Cognitive training works by the brain creating new electrical pathways in a process called neuroplasticity, boosting the number of nerve connections it contains.

It is increasingly being used by medics, such as psychologists and speech therapists, to help people recover after a brain injury or stroke.

And it may also be used in schools to help students overcome learning difficulties or in life coaching to aid positive thinking.

Sixty people aged between 65 and 80 had cognitive training games set up on their TVs at home. 

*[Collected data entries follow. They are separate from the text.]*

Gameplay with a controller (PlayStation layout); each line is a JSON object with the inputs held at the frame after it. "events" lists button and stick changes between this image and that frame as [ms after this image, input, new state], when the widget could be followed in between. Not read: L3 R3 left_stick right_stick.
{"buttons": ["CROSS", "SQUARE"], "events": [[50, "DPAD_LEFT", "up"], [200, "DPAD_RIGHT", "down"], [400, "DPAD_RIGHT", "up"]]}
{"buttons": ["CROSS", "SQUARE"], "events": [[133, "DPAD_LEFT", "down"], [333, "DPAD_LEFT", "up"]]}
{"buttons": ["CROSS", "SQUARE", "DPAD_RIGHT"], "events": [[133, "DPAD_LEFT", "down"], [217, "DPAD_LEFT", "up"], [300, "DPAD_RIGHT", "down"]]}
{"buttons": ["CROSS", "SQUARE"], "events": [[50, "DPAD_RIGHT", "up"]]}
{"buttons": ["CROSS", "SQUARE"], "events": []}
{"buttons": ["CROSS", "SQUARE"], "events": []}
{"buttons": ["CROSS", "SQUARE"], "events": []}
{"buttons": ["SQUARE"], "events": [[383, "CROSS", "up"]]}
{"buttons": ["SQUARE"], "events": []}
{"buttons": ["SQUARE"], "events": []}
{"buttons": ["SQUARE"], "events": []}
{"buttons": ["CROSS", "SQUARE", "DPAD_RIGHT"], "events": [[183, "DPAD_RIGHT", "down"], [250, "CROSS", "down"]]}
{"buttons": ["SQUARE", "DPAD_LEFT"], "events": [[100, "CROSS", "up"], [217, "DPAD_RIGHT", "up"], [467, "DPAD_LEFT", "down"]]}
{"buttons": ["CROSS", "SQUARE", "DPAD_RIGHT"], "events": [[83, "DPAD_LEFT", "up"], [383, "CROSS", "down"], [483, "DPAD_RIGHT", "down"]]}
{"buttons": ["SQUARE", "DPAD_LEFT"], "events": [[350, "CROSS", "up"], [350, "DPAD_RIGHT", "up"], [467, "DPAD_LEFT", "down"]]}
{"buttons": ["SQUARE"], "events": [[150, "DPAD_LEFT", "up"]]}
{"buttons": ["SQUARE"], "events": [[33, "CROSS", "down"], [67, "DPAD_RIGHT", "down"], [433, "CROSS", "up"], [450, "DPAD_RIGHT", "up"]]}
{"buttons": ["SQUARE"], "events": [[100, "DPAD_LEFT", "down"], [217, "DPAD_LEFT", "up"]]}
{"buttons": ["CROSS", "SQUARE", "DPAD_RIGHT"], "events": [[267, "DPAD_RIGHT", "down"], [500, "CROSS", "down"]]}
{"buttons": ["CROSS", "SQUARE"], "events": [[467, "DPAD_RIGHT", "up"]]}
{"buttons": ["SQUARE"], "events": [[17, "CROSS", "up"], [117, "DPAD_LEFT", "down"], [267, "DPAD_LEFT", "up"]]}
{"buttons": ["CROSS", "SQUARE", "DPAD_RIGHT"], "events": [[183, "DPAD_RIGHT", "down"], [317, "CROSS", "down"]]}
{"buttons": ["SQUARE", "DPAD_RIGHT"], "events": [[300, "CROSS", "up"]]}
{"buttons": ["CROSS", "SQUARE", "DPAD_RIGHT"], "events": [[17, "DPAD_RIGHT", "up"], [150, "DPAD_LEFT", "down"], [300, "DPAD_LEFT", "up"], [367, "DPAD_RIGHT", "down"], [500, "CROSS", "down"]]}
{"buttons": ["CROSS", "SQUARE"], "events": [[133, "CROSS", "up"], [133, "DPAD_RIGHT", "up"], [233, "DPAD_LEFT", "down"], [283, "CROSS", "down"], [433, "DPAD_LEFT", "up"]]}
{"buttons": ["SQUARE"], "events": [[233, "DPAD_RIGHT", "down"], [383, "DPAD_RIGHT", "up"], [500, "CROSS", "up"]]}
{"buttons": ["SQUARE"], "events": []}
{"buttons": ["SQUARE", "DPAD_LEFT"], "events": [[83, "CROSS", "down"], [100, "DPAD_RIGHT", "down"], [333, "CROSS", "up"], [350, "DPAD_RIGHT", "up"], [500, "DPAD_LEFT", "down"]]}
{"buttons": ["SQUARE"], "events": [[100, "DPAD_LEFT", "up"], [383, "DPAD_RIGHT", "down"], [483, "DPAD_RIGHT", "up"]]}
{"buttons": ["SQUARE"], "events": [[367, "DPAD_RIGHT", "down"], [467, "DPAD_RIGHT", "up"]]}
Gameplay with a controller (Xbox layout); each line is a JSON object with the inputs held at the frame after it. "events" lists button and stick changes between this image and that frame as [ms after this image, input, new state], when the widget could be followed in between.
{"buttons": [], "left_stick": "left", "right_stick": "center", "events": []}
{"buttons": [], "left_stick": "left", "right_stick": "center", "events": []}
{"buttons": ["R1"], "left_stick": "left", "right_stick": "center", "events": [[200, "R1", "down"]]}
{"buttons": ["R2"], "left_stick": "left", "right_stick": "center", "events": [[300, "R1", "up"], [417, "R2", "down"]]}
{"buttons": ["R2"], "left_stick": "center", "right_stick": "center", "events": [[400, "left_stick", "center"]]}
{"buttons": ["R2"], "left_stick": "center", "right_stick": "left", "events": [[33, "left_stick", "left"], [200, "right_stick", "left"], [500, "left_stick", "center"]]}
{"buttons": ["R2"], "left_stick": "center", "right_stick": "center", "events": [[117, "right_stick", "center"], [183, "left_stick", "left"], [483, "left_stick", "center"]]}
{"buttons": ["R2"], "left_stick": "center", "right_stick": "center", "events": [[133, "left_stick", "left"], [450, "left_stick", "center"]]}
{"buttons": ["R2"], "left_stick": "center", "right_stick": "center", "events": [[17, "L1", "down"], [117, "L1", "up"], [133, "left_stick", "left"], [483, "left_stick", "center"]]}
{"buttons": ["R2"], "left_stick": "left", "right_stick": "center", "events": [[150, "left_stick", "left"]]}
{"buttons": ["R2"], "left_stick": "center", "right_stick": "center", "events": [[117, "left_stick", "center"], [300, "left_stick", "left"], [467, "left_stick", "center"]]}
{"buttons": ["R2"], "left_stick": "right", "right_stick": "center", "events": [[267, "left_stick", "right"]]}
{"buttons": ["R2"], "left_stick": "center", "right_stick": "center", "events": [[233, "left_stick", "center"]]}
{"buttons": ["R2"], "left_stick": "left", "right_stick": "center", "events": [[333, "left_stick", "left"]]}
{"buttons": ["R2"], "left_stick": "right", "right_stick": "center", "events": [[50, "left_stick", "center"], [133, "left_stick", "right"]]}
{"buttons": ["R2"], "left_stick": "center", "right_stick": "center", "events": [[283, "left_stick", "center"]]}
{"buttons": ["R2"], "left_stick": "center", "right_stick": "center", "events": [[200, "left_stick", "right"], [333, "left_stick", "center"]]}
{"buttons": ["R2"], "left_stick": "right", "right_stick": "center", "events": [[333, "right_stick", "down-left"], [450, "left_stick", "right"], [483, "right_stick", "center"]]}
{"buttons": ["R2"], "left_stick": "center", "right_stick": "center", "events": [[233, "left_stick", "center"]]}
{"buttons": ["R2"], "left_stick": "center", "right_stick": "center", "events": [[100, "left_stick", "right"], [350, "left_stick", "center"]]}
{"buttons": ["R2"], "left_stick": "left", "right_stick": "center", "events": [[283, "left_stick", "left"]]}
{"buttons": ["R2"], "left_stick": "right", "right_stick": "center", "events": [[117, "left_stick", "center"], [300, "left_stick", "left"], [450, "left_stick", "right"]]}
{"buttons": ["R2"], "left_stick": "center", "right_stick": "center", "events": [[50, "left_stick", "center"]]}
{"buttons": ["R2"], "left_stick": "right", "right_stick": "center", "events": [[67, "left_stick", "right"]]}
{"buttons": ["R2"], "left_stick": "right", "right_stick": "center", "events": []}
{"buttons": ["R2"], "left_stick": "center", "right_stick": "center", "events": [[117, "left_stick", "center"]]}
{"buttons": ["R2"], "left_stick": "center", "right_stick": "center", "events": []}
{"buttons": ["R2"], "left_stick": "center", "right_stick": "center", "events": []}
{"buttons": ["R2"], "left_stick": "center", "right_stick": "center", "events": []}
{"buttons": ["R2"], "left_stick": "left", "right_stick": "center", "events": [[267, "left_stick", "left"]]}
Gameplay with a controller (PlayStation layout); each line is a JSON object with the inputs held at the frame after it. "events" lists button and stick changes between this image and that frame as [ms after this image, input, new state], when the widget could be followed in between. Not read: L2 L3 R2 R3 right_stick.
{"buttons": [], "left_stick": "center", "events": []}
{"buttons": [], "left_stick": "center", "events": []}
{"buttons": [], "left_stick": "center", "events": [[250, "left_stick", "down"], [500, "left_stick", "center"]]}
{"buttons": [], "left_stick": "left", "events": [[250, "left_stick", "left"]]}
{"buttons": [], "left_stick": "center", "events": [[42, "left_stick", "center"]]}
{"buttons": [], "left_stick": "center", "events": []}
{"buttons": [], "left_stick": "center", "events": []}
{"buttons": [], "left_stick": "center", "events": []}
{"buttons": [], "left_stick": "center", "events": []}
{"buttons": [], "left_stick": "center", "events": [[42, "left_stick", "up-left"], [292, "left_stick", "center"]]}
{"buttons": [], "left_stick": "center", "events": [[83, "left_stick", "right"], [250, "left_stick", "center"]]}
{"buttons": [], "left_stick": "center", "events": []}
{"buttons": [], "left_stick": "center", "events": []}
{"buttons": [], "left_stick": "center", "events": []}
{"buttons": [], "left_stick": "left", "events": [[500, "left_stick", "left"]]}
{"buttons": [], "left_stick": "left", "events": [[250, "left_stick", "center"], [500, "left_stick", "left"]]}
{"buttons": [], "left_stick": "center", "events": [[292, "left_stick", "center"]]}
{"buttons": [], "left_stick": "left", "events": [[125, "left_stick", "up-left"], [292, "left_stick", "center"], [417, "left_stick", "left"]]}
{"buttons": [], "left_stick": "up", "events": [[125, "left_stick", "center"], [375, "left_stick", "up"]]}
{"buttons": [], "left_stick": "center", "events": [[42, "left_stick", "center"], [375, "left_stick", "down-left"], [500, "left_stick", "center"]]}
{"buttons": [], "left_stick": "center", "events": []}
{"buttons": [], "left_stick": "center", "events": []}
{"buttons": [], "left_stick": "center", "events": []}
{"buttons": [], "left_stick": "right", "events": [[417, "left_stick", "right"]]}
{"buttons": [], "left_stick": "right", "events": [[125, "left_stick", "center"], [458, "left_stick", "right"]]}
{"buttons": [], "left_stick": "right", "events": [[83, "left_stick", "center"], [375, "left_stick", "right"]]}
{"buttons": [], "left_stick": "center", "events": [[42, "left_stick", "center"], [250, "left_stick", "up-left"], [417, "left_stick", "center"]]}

Half the participants played games that tested their car driving skills, while the remainder played regular games relating to their attention and thinking speed.

The participants, who all had driving licences, were asked to play the games for 20 minutes at a time for at least five days a week over six weeks. 

The first car game tested the participants’ processing speeds by showing them two signs with numbers on.

They then had to select the larger number as quickly as possible.

In the attention game, players had to perform two tasks simultaneously, such as pressing buttons in response to a character on the screen.

And in the speed task, the participants had to quickly press a button when a character emerged.

Their driving skills were assessed before and after the six weeks via a 20 minute on-road test with an instructor sitting in the car.  

The participants’ cognitive function, including processing speed, attention and memory, was also measured. 

The game was set up on the players’ TVs in their homes and connected to the internet

Players were also asked to select the sign with the larger number as quickly as possible 

In a game that tested their speed prediction, a target moved behind the grey wall from left to right. Participants quickly pushed a button when the target re-emerged from behind the wall

Results revealed the participants who played the driving game saw significant improvement in their road skills and processing speeds but not to their memories or attention spans. 

They also reported having more ‘vigour’, which the researchers put down to ‘cognitive training functioning as emotional regulation’.

‘These results extended our previous findings that regular use of a simple cognitive training game can benefit older adults who drive cars,’ Dr Nouchi said. 

The researchers stress, however, that just because the participants improved some of their road and cognitive skills they did not automatically become good drivers.

Future studies should investigate whether cognitive training reduces the number of collisions, they added. 

Their study also only measured the effect of cognitive-training games on a player’s short-term driving skills. 

Additional research should analyse the effects over the long term, the researchers said.